§ CONSIGNES:
1. Recopiez le passage sur le froid au Texas, en commençant par « Energie: la leçon » et en allant jusqu'à « l’effet du gel. ».
2. Les affirmations suivantes sont-elles conformes au passage sur le froid au Texas ? Répondez par oui ou par non et citez à chaque fois les mots du texte qui tranchent. (a) La température est descendue à -18°C à Dallas. (b) D'après les spécialistes, un froid pareil ne touche le Texas qu'une fois par siècle. (c) Le gel a fait éclater les canalisations.

§ PASSAGE CITÉ:
Energie: la leçon qui vient du Texas
Par Mohamed Larbi Bouguerra - Non, ce n’est pas le Tiers Monde ni un pays en voie de développement : on est au Texas, aux Etats Unis et pourtant des gens ramassent de la neige dans des seaux dans la rue pour boire, se laver, nettoyer leur toilette. Quatre millions de maisons et des commerces dévastés par l’eau car les canalisations ont éclaté sous l’effet du gel.
Aucun doute : les Texans se souviendront de ces quatre jours de fin février où, tout à coup, les températures ont chuté à des niveaux dignes des pôles. : -8°C à Houston, -18°C à Dallas, -12°C à Austin…
Un tel froid polaire n’est pas absolument inconnu au Texas. De tels phénomènes météorologiques extrêmes sont repérés une fois par décennie affirment les spécialistes.

Données recueillies
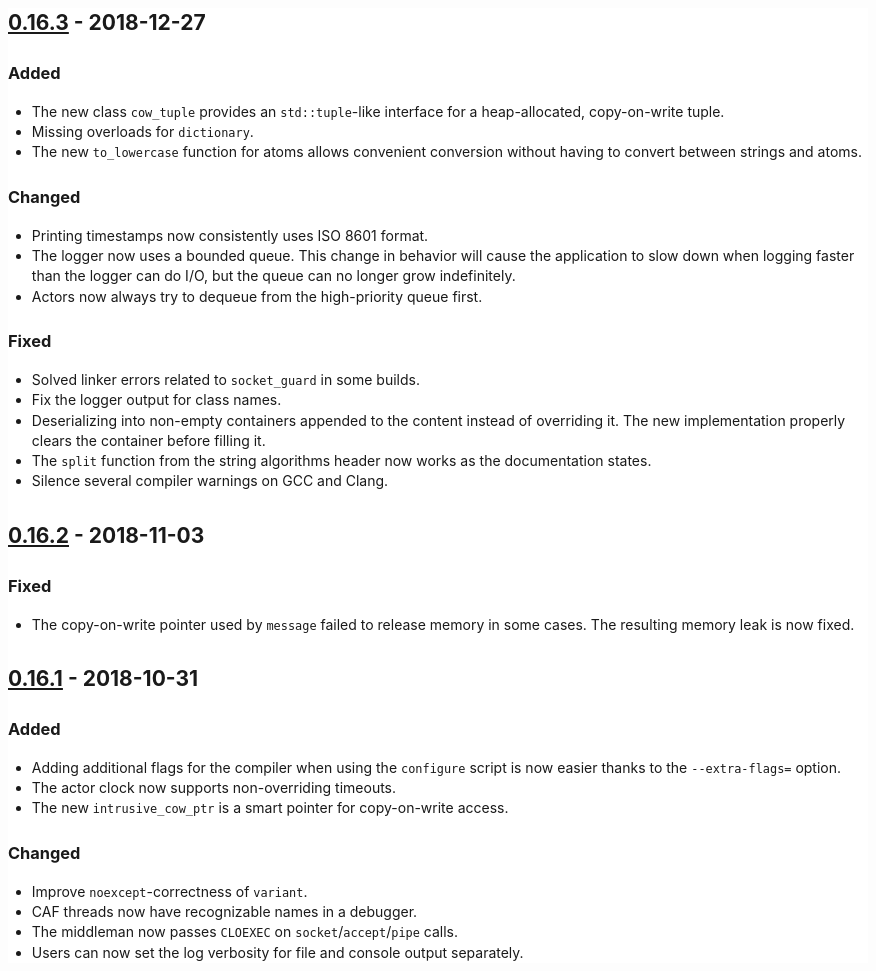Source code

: ## [0.16.3] - 2018-12-27

### Added

- The new class `cow_tuple` provides an `std::tuple`-like interface for a
  heap-allocated, copy-on-write tuple.
- Missing overloads for `dictionary`.
- The new `to_lowercase` function for atoms allows convenient conversion without
  having to convert between strings and atoms.

### Changed

- Printing timestamps now consistently uses ISO 8601 format.
- The logger now uses a bounded queue. This change in behavior will cause the
  application to slow down when logging faster than the logger can do I/O, but
  the queue can no longer grow indefinitely.
- Actors now always try to dequeue from the high-priority queue first.

### Fixed

- Solved linker errors related to `socket_guard` in some builds.
- Fix the logger output for class names.
- Deserializing into non-empty containers appended to the content instead of
  overriding it. The new implementation properly clears the container before
  filling it.
- The `split` function from the string algorithms header now works as the
  documentation states.
- Silence several compiler warnings on GCC and Clang.

## [0.16.2] - 2018-11-03

### Fixed

- The copy-on-write pointer used by `message` failed to release memory in some
  cases. The resulting memory leak is now fixed.

## [0.16.1] - 2018-10-31

### Added

- Adding additional flags for the compiler when using the `configure` script is
  now easier thanks to the `--extra-flags=` option.
- The actor clock now supports non-overriding timeouts.
- The new `intrusive_cow_ptr` is a smart pointer for copy-on-write access.

### Changed

- Improve `noexcept`-correctness of `variant`.
- CAF threads now have recognizable names in a debugger.
- The middleman now passes `CLOEXEC` on `socket`/`accept`/`pipe` calls.
- Users can now set the log verbosity for file and console output separately.


[Unreleased]: https://github.com/actor-framework/actor-framework/compare/0.18.4...master
[0.18.4]: https://github.com/actor-framework/actor-framework/releases/0.18.4
[0.18.3]: https://github.com/actor-framework/actor-framework/releases/0.18.3
[0.18.2]: https://github.com/actor-framework/actor-framework/releases/0.18.2
[0.18.1]: https://github.com/actor-framework/actor-framework/releases/0.18.1
[0.18.0]: https://github.com/actor-framework/actor-framework/releases/0.18.0
[0.18.0-rc.1]: https://github.com/actor-framework/actor-framework/releases/0.18.0-rc.1
[0.17.7]: https://github.com/actor-framework/actor-framework/compare/0.17.6...release/0.17
[0.17.6]: https://github.com/actor-framework/actor-framework/releases/0.17.6
[0.17.5]: https://github.com/actor-framework/actor-framework/releases/0.17.5
[0.17.4]: https://github.com/actor-framework/actor-framework/releases/0.17.4
[0.17.3]: https://github.com/actor-framework/actor-framework/releases/0.17.3
[0.17.2]: https://github.com/actor-framework/actor-framework/releases/0.17.2
[0.17.1]: https://github.com/actor-framework/actor-framework/releases/0.17.1
[0.17.0]: https://github.com/actor-framework/actor-framework/releases/0.17.0
[0.16.5]: https://github.com/actor-framework/actor-framework/releases/0.16.5
[0.16.4]: https://github.com/actor-framework/actor-framework/releases/0.16.4
[0.16.3]: https://github.com/actor-framework/actor-framework/releases/0.16.3
[0.16.2]: https://github.com/actor-framework/actor-framework/releases/0.16.2
[0.16.1]: https://github.com/actor-framework/actor-framework/releases/0.16.1
[0.16.0]: https://github.com/actor-framework/actor-framework/releases/0.16.0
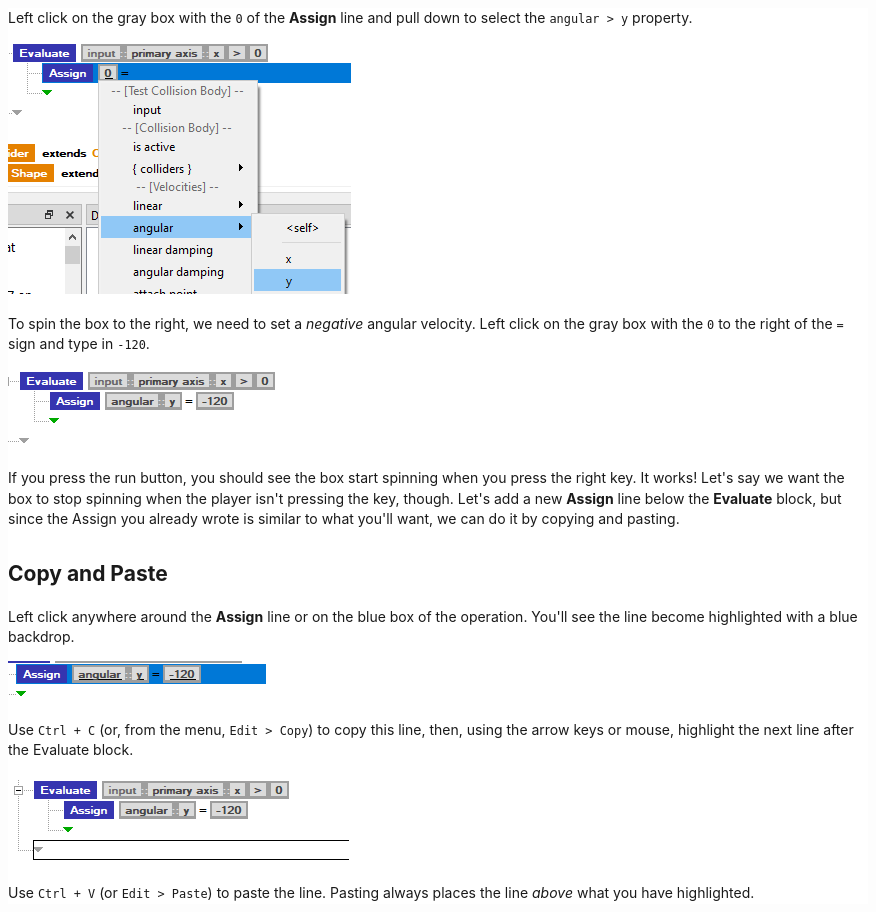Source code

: Left click on the gray box with the `0` of the **Assign** line and pull down to select the `angular > y` property.

![](/assets/simple/simple_input13.png)

To spin the box to the right, we need to set a _negative_ angular velocity. Left click on the gray box with the `0` to the right of the `=` sign and type in `-120`.

![](/assets/simple/simple_input14.png)

If you press the run button, you should see the box start spinning when you press the right key. It works! Let's say we want the box to stop spinning when the player isn't pressing the key, though. Let's add a new **Assign** line below the **Evaluate** block, but since the Assign you already wrote is similar to what you'll want, we can do it by copying and pasting.

## Copy and Paste

Left click anywhere around the **Assign** line or on the blue box of the operation. You'll see the line become highlighted with a blue backdrop.

![](/assets/simple/simple_input15.png)

Use `Ctrl + C` (or, from the menu, `Edit > Copy`) to copy this line, then, using the arrow keys or mouse, highlight the next line after the Evaluate block.

![](/assets/simple/simple_input16.png)

Use `Ctrl + V` (or `Edit > Paste`) to paste the line. Pasting always places the line _above_ what you have highlighted.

§ RÉPONSES:
1.
Energie: la leçon qui vient du Texas
Par Mohamed Larbi Bouguerra - Non, ce n’est pas le Tiers Monde ni un pays en voie de développement : on est au Texas, aux Etats Unis et pourtant des gens ramassent de la neige dans des seaux dans la rue pour boire, se laver, nettoyer leur toilette. Quatre millions de maisons et des commerces dévastés par l’eau car les canalisations ont éclaté sous l’effet du gel.

2.
(a) Oui : « -18°C à Dallas ».
(b) Non : « De tels phénomènes météorologiques extrêmes sont repérés une fois par décennie affirment les spécialistes. »
(c) Oui : « les canalisations ont éclaté sous l’effet du gel ».